NATIONAL GROUNDWATER AWARENESS WEEK -- MARCH 9-15!
Follow the links to learn more about what you can do--and REMEMBER TO TEST YOUR WELL!
Dartmouth SRP Awarded CDC Funds to Determine the Private Well Testing and Treatment Rate in NH
The Community Engagement and Research Translation Cores received a $93,000 sub-award from the NH Department of Environmental Services (DES) to design and conduct surveys of private well water users in the state. DES received a grant in 2013 from the Centers for Disease Control and Prevention to assess and manage risks associated with exposure to arsenic in wells. Mark Borsuk, Ph.D., will lead the project for Dartmouth. Surveys will be conducted in 2014 with the goals of determining the baseline private well water testing and treatment rates and identifying the major factors that limit testing and treatment. The results will be used to design cost-effective, targeted interventions. Arsenic in private wells is a significant public health issue in New Hampshire," commented NH DES Commissioner Thomas Burack. "DES is very pleased to be working with Dartmouth both to better understand the magnitude of the health impact and to find more effective ways to help well users protect their health."

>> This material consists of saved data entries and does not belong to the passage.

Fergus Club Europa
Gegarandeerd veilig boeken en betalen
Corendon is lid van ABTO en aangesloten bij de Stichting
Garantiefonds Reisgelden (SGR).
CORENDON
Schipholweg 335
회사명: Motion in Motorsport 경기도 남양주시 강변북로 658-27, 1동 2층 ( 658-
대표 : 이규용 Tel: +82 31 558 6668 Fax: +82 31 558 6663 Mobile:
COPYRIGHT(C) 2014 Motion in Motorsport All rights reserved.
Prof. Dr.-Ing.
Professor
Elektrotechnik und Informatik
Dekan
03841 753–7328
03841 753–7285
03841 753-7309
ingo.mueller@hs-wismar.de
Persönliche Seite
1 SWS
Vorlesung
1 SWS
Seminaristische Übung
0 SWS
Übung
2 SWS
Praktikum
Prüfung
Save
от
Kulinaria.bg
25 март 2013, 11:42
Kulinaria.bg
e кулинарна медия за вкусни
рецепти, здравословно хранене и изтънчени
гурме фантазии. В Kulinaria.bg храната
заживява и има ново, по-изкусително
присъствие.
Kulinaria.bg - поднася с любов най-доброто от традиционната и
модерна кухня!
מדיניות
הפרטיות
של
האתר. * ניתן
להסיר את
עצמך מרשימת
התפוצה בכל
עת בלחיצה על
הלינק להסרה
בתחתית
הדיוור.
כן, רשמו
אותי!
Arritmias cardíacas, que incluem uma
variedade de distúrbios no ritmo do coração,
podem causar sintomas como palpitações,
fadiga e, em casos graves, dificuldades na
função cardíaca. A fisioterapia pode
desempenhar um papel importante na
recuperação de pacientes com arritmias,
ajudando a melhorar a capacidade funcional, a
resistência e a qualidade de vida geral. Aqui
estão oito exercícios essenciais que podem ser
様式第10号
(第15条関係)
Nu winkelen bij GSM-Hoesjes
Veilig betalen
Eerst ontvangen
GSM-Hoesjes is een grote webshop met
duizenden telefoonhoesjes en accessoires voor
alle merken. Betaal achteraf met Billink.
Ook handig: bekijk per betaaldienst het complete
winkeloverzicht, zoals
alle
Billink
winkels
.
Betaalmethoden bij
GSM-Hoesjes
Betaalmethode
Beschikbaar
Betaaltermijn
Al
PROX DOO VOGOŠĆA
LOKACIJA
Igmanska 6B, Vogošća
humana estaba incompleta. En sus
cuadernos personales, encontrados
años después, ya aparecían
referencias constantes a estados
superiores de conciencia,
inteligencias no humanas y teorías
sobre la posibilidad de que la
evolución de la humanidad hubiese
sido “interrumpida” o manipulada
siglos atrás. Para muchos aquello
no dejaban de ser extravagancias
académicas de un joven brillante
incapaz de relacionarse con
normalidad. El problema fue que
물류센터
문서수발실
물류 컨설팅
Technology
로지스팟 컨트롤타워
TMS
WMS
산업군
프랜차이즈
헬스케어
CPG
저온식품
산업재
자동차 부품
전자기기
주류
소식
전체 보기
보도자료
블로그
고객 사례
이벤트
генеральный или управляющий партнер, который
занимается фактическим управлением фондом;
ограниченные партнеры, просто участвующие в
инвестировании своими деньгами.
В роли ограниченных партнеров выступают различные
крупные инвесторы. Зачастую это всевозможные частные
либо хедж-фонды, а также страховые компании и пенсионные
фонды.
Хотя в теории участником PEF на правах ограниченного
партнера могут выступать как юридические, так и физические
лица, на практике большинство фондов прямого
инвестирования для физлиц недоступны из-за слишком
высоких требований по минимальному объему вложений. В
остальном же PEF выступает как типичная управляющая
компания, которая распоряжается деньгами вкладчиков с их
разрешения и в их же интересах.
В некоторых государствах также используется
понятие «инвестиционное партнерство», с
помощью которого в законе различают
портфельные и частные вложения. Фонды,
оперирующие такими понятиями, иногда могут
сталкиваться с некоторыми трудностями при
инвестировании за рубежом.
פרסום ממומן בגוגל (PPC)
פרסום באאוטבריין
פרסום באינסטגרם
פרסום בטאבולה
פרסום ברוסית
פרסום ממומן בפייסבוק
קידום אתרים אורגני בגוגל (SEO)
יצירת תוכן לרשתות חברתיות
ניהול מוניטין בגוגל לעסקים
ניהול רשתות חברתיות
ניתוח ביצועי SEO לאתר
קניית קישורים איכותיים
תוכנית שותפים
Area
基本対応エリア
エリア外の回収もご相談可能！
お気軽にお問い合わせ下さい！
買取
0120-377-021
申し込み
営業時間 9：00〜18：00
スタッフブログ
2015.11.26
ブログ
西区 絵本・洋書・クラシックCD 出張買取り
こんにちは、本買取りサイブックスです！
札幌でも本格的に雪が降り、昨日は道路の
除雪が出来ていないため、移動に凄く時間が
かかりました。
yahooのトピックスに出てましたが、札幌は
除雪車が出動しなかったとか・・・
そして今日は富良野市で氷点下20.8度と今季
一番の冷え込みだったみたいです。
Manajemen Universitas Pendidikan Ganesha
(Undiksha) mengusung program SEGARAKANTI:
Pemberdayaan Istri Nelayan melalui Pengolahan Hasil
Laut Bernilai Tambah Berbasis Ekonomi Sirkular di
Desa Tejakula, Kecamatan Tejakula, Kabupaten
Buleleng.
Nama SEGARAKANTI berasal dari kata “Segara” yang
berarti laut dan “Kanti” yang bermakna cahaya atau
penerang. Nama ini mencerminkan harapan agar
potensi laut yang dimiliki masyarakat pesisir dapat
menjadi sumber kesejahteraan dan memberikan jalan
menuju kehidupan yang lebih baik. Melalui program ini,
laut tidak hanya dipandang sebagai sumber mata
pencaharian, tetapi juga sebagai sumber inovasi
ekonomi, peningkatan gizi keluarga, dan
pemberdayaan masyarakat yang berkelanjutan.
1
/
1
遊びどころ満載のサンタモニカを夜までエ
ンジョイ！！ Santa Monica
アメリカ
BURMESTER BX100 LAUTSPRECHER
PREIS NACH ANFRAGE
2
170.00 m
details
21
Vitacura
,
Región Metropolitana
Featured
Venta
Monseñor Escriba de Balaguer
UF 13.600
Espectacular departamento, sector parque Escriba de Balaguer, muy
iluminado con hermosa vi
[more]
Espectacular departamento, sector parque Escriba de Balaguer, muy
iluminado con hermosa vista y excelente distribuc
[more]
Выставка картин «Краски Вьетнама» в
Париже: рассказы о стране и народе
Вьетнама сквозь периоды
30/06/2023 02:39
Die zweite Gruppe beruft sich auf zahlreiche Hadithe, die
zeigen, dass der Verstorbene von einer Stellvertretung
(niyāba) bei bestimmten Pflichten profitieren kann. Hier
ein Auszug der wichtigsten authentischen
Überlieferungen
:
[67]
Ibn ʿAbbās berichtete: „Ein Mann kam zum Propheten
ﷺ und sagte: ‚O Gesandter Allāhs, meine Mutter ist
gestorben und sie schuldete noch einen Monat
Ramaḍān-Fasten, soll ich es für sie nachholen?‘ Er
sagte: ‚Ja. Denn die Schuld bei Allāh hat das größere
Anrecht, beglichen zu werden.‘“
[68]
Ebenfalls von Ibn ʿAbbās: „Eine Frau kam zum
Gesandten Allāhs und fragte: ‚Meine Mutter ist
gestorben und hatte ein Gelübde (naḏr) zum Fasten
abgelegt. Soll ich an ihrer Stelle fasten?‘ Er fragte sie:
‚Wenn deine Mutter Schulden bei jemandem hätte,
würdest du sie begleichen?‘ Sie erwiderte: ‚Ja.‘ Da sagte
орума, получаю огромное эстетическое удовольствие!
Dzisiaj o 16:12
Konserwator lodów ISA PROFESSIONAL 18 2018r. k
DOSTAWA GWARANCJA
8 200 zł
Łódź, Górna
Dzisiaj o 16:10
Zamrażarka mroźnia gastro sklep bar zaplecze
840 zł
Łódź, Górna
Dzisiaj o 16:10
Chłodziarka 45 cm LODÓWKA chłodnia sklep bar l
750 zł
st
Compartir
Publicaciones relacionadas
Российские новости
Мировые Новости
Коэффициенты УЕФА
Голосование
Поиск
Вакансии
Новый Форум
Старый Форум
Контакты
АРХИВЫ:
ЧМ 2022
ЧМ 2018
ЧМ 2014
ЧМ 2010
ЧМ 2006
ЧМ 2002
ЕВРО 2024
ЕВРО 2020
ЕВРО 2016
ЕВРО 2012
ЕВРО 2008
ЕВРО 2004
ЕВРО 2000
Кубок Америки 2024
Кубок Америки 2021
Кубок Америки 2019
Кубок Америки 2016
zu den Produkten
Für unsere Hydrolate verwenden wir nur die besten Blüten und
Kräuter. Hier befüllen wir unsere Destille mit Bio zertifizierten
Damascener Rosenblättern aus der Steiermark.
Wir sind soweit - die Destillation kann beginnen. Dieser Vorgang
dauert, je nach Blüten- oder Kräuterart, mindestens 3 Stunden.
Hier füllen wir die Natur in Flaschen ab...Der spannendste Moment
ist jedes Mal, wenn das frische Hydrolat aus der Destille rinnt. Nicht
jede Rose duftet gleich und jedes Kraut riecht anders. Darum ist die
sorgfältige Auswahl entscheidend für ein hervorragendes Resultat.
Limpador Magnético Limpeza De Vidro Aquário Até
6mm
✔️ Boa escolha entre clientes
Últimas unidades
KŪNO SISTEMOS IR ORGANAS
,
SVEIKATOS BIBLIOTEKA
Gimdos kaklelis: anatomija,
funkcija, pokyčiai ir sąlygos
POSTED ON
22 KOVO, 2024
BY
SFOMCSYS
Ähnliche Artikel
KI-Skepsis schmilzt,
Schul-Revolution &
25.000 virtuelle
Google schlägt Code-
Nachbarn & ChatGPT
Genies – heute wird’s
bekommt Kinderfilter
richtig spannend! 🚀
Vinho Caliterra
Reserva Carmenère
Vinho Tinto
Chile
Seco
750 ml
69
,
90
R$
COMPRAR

NIEHS Workshop on Arsenic March 3-4, 2014
Dartmouth SRP researchers, Mary Lou Guerinot, Ph.D. and Carmen Marsit, Ph.D. presented as part of the NIEHS Superfund Research Program workshop Health effects and mitigation of arsenic: current research efforts and future directions" in Research Triangle Park, NC. Dr. Guerinot's talk was entitled, From the Soil to the Seed, Arsenic in Rice, and Dr. Marsit spoke on the developmental effects of arsenic. The workshop was designed to highlight significant new and emerging research on low dose exposure to arsenic in human health.
The National Institute for Environmental Health Sciences and the U.S. Environmental Protection Agency awarded the Children's Environmental Health and Disease Prevention Research Center at Dartmouth a five-year grant to study arsenic. With the expansion of the center, we will have the opportunity to deepen our understanding of environmental exposures to common contaminants such as arsenic during fetal development and childhood and the impact these exposures have on childhood immunity, growth, and neurological development, says Margaret Karagas, director of the center and also an Investigator for the Superfund Research Program. Former Interim President Carol Folt, now Chancellor of the University of North Carolina at Chapel Hill, is associate director of the center and a project co-investigator.
Dartmouth Now Selects C-MERC as one of its Top 12 Stories in 2013
The Dartmouth Now team reviewed the more than 850 stories they published in 2013 and selected 12 of their favorite headlines. Confronting Mercury Contamination in the Environment came in at #2 and highlights the work of Celia Chen, Ph.D. and the Dartmouth Toxic Metals Superfund Program efforts to bring mercury research to inform international mercury policy.